[Data entries start]
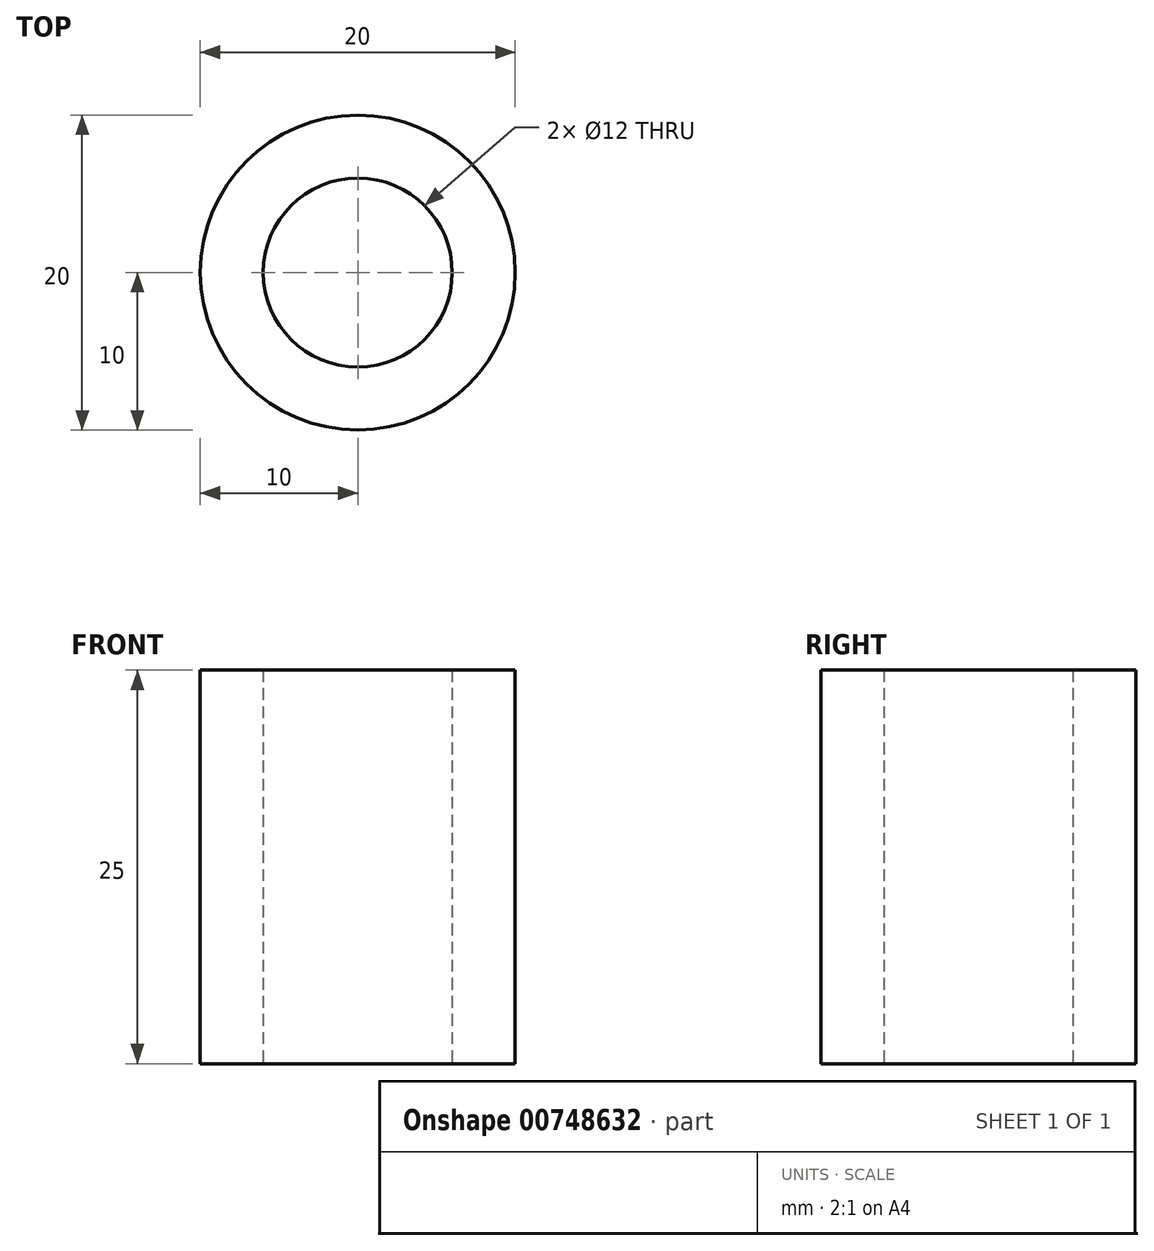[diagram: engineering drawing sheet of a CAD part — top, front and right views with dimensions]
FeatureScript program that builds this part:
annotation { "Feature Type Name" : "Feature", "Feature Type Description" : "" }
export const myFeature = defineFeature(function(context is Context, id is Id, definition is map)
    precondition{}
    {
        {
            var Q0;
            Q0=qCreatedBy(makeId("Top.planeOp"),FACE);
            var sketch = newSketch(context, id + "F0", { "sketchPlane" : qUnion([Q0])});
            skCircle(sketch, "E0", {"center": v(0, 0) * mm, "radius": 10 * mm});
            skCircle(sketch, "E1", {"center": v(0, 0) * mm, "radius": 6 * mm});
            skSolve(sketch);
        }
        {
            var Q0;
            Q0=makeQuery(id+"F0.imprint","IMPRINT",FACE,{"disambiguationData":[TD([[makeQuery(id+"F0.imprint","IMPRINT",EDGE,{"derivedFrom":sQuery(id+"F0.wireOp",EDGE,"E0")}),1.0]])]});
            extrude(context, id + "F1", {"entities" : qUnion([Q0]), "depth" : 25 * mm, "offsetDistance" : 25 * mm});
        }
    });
[Data entries end]
_Work to complete_
Can you retype the item above character for character, leaving out the picture?

_Result of the task_
[diagram: engineering drawing sheet of a CAD part — top, front and right views with dimensions]
FeatureScript program that builds this part:
annotation { "Feature Type Name" : "Feature", "Feature Type Description" : "" }
export const myFeature = defineFeature(function(context is Context, id is Id, definition is map)
    precondition{}
    {
        {
            var Q0;
            Q0=qCreatedBy(makeId("Top.planeOp"),FACE);
            var sketch = newSketch(context, id + "F0", { "sketchPlane" : qUnion([Q0])});
            skCircle(sketch, "E0", {"center": v(0, 0) * mm, "radius": 10 * mm});
            skCircle(sketch, "E1", {"center": v(0, 0) * mm, "radius": 6 * mm});
            skSolve(sketch);
        }
        {
            var Q0;
            Q0=makeQuery(id+"F0.imprint","IMPRINT",FACE,{"disambiguationData":[TD([[makeQuery(id+"F0.imprint","IMPRINT",EDGE,{"derivedFrom":sQuery(id+"F0.wireOp",EDGE,"E0")}),1.0]])]});
            extrude(context, id + "F1", {"entities" : qUnion([Q0]), "depth" : 25 * mm, "offsetDistance" : 25 * mm});
        }
    });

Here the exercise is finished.